Prosthetic Joint Infection

Javier Cobo; Jose Luis Del Pozo


Expert Rev Anti Infect Ther. 2011;9(9):787-802. 

In This Article


The most commonly isolated microorganisms are Gram-positive cocci with coagulase-negative staphylococci, S. aureus and enterococci accounting for 65% of cases.[9] Aerobic Gram-negative bacilli, including Escherichia coli, Proteus mirabilis and Pseudomonas aeruginosa, are far less frequent causes of infection (6%). Anaerobes, including Propionibacterium acnes, account for 4% of infections.[10] Rare microbial causes of PJI have been reported (Figure 1 & Box 1, Box 2, Box 3).[11–15] Approximately 7% of patients with PJI have aerobic and anaerobic cultures of periprosthetic tissue samples without any growth (i.e., culture-negative PJI).[16] With the use of new microbiological techniques (i.e., implant sonication and culture, and molecular techniques), the proportion of culture-negative implant-associated infections may decrease in the future.

Figure 1.

Microbiology, pathogenesis and diagnosis of prosthetic joint associated infection. (1) Anteroposterior radiograph (AP-Rx) of a prosthetic shoulder; (2) AP-Rx of a prosthetic elbow; (3) AP-Rx of a prosthetic elbow; (4) AP-Rx of a spinal implant; (5) AP-Rx of a prosthetic metacarpophalangeal joint; (6) AP-Rx showing a prosthetic hip; (7) AP-Rx showing a total knee prosthesis; (8) AP-Rx showing a total ankle prosthesis; (9) AP-Rx showing a metatarsophalangeal joint prosthesis; (10) Detail of a porous coated acetabular component.
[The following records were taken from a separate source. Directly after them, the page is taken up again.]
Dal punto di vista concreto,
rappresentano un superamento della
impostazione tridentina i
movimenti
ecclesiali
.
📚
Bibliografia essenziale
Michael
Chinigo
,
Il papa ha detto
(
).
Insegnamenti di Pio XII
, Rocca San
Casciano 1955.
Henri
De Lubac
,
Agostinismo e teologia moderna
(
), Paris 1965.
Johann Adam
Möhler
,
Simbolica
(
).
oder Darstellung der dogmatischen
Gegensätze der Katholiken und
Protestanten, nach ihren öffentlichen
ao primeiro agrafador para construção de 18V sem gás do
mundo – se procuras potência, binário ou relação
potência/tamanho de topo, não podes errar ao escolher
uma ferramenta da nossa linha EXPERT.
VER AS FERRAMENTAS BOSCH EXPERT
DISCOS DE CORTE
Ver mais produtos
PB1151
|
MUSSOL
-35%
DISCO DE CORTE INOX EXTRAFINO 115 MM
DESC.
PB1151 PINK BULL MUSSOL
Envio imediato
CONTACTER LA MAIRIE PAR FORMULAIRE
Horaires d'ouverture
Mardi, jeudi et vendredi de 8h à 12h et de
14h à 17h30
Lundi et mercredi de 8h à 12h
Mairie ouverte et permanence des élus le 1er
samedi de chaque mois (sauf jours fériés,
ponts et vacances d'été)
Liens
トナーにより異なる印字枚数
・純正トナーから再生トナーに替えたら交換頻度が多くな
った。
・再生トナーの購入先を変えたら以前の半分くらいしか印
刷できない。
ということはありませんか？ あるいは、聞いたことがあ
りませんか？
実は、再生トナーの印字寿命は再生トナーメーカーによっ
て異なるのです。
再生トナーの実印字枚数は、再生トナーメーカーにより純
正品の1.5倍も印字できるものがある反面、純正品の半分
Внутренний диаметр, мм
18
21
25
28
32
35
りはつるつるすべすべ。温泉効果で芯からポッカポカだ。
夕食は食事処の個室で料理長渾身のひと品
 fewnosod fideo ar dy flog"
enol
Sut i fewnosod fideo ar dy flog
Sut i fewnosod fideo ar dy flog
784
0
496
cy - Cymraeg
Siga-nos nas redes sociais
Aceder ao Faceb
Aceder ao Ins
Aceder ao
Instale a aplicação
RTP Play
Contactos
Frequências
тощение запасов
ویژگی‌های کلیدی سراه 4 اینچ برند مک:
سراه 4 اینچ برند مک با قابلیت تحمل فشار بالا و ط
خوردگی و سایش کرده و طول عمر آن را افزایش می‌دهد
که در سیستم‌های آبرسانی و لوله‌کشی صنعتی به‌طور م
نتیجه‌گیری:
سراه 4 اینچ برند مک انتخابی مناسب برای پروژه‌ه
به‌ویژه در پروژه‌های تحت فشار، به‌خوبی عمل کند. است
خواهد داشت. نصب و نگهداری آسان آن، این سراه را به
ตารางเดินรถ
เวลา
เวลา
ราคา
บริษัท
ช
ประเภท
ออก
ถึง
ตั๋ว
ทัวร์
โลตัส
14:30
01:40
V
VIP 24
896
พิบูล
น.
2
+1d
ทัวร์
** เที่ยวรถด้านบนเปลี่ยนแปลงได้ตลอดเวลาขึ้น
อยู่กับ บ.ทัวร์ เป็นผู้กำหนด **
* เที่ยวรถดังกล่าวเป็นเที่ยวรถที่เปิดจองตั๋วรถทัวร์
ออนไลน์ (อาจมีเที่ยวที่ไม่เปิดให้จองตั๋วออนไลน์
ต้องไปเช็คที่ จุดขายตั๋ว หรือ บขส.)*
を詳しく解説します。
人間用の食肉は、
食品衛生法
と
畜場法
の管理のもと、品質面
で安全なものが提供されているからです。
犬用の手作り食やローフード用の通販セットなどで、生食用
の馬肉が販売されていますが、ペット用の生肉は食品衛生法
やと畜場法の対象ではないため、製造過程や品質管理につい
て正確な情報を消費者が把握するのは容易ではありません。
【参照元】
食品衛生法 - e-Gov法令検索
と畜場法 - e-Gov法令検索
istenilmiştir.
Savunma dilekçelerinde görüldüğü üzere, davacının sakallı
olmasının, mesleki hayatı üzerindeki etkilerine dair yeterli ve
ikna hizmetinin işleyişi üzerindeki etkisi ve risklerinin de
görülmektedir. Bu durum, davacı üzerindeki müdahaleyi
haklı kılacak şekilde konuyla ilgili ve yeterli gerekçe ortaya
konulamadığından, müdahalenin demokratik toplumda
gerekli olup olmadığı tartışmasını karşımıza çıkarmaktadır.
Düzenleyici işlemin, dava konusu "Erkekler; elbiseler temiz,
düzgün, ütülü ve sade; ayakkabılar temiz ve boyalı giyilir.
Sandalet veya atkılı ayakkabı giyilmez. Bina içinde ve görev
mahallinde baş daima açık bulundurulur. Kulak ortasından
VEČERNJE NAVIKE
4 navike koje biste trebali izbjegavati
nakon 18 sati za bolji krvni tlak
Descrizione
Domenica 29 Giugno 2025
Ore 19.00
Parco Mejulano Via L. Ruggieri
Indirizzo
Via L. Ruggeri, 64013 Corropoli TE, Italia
Screws can be used for additional bony anchorage (note the holes on the surface); (11) Modern prosthetic knees consist of metal and ultrahigh molecular-weight and polyethylene plastic; (12) Detail of a shoulder prosthesis components (stem, adapter and head); (13) Staphylococcus epidermidis biofilm SEM image (3 k); (14) P. aeruginosa biofilm SEM image (3 k). PMN: Polymorphonuclear cell.